WebSAM | Xevion

WebSAM puts the Segment Anything models from Meta inside a browser tab. You load an image, click on something, and it gets cut out. Nothing is uploaded and no server runs the model: inference happens locally, on your own GPU, and that constraint is the whole reason it was worth building.

How it works

Segment Anything takes an image and a prompt, which can be a point, a box, or nothing at all, and returns a mask for whatever you pointed at. WebSAM runs that entire pipeline client-side. You pick a model, and the only server involved, a Cloudflare Worker, hands back a short-lived presigned URL for the weights it keeps on Cloudflare R2. The browser streams them down once, caches them in the private filesystem it gives each origin, and after that every click is local. That Worker never sees your image and never runs the model.

The work splits in two. Pushing the image through the large vision backbone is the expensive step, so it runs a single time per image and the result is kept around. Every click afterward only runs the small decoder against that cached encoding, which is what keeps the interaction feeling instant.

The models

Three families, trading download size for mask quality:

SAM 2.1: Tiny through Large, 145 MB to 878 MB, runs on WebGPU
SAM 2: the same size range, also WebGPU
SlimSAM-77: a 14 MB INT8 distillation that runs on CPU through WASM, for browsers without WebGPU

The hard parts

Getting the SAM 2 encoders onto WebGPU took a detour: the raw model graph crashed the graph optimizer on a transpose pass. The fix is to convert each encoder offline into the pre-optimized ORT format with convert_onnx_models_to_ort, which skips the step that breaks.

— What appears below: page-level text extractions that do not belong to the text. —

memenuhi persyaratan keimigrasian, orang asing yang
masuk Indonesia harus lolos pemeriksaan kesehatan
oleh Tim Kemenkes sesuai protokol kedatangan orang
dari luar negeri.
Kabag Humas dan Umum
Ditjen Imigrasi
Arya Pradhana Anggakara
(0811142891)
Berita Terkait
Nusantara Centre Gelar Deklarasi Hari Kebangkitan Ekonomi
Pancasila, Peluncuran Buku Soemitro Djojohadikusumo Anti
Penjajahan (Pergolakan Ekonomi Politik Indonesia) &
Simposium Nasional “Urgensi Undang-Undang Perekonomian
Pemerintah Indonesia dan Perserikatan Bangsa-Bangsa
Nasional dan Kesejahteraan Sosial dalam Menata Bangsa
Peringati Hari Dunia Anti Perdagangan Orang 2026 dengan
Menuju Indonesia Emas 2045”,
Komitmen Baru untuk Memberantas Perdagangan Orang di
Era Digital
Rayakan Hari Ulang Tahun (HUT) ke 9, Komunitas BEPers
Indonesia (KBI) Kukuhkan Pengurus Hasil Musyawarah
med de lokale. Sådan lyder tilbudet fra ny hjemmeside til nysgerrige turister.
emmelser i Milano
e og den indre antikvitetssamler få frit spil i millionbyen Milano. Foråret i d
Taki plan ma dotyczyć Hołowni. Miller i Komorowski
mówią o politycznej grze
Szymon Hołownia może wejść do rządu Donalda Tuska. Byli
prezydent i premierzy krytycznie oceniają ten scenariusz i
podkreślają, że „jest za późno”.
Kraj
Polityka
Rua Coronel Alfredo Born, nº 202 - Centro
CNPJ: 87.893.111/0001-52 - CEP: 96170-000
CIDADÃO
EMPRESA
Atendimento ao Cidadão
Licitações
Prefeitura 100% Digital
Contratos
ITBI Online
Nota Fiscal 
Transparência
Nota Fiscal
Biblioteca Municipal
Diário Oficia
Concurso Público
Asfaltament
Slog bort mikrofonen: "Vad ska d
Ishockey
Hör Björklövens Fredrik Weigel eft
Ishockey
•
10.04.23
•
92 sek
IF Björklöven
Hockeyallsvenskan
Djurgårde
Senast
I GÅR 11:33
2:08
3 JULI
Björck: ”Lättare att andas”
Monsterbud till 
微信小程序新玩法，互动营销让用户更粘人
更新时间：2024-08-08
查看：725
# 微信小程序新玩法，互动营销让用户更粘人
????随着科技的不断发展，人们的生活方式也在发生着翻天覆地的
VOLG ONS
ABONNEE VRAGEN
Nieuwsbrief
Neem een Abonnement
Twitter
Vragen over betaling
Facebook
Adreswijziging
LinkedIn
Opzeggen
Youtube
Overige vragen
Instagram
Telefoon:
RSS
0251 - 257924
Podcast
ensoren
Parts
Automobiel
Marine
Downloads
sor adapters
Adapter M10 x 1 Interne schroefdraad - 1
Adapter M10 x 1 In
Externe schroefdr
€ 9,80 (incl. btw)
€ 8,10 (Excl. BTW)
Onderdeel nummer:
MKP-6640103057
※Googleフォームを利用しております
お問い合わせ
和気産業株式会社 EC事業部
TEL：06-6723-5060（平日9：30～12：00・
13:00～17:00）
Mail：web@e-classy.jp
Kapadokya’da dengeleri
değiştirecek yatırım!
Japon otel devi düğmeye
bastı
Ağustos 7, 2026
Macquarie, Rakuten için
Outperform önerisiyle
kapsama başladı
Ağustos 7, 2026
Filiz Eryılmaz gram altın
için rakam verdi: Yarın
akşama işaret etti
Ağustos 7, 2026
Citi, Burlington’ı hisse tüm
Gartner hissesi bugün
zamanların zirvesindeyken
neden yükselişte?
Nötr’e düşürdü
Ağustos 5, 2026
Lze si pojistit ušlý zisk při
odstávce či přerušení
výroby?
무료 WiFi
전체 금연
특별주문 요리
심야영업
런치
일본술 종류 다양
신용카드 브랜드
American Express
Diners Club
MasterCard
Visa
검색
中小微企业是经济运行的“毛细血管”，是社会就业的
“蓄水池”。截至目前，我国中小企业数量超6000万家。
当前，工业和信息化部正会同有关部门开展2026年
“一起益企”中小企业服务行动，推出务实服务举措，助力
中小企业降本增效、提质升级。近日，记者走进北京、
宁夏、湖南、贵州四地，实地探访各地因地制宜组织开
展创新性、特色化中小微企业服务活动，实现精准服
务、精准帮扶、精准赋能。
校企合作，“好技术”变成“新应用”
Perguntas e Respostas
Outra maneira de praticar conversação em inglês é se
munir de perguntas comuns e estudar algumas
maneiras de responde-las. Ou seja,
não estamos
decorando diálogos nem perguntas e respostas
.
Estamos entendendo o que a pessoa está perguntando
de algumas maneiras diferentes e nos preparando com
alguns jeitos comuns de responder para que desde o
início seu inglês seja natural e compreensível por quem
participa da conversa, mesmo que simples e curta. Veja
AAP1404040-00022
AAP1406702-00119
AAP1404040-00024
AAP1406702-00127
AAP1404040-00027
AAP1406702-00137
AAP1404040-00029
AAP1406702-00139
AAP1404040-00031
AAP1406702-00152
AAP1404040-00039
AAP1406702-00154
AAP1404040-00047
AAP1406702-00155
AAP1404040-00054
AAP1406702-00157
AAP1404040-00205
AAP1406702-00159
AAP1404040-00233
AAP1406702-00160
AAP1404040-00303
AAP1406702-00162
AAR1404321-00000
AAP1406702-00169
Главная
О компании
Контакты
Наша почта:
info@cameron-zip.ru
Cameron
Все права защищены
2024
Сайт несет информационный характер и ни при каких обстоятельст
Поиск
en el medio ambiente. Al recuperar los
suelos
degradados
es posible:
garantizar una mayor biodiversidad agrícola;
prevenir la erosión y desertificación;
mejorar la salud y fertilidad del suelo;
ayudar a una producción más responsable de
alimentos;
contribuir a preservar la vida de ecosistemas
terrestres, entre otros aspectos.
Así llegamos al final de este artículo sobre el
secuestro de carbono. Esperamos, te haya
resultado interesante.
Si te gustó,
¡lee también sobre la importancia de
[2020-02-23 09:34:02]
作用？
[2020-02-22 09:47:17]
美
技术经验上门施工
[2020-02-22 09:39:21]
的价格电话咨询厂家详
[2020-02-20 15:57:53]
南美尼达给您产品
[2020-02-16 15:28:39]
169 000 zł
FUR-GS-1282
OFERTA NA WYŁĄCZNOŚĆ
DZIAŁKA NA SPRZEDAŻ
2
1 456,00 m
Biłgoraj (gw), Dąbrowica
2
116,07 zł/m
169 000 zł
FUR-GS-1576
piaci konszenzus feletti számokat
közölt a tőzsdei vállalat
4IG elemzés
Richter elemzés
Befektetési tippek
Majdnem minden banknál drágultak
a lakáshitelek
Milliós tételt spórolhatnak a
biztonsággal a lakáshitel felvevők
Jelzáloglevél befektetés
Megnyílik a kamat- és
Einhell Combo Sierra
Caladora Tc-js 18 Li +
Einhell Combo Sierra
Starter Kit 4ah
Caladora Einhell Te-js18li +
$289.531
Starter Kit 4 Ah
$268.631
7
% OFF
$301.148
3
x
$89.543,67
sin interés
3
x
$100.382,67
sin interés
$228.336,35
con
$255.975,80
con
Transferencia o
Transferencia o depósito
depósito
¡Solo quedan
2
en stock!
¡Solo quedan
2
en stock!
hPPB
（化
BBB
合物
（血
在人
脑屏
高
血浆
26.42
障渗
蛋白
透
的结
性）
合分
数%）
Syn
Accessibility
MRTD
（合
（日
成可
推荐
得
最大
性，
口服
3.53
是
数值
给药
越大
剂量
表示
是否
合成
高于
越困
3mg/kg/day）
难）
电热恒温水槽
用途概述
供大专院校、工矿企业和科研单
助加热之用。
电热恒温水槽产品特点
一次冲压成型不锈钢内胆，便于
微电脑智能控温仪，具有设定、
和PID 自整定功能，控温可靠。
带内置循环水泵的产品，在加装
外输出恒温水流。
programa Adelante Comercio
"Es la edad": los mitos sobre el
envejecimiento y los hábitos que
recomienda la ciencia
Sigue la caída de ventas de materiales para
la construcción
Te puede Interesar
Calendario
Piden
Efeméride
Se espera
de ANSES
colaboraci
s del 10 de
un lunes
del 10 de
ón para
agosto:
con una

Why convert the encoders offline?

ONNX Runtime can pre-optimize a model graph the first time it loads one, but doing that in the browser means shipping the optimizer and paying the cost on every cold start, and here it was the exact step that crashed. The .ort format bakes the already-optimized graph into the file itself.

So each encoder is converted once, ahead of time, and the resulting .ort file is uploaded to Cloudflare R2 rather than shipped with the app. The browser pulls it through a short-lived presigned URL and caches it in OPFS, so the optimizer never runs on the client and the heavy weights stay out of the deploy.

SAM 1 and SAM 2 also disagree at the tensor level, with different label dtypes and a different number of encoder outputs, so the decoder carries two prompt-encoding paths instead of one. And since a single decode can still stall a frame, the whole inference layer runs in a Web Worker. The canvas never waits on the model.

Using it

Point mode marks foreground with a click and background with a right-click. Box mode drags a rectangle. Everything mode segments the whole image at once. Moving the cursor previews the mask underneath before you commit to it, and masks draw with animated outlines rather than a flat fill, so the edge stays visible against the image.

Keyboard shortcuts cover the rest: P and B switch between point and box, Esc clears every prompt, and D downloads the mask (Shift+D for the transparent cut-out).

Honest limitations

The Large weights are 878 MB. Instant once cached, but a real commitment on first load, which is why the picker leads with the smaller encoders and SlimSAM stays the works-anywhere default.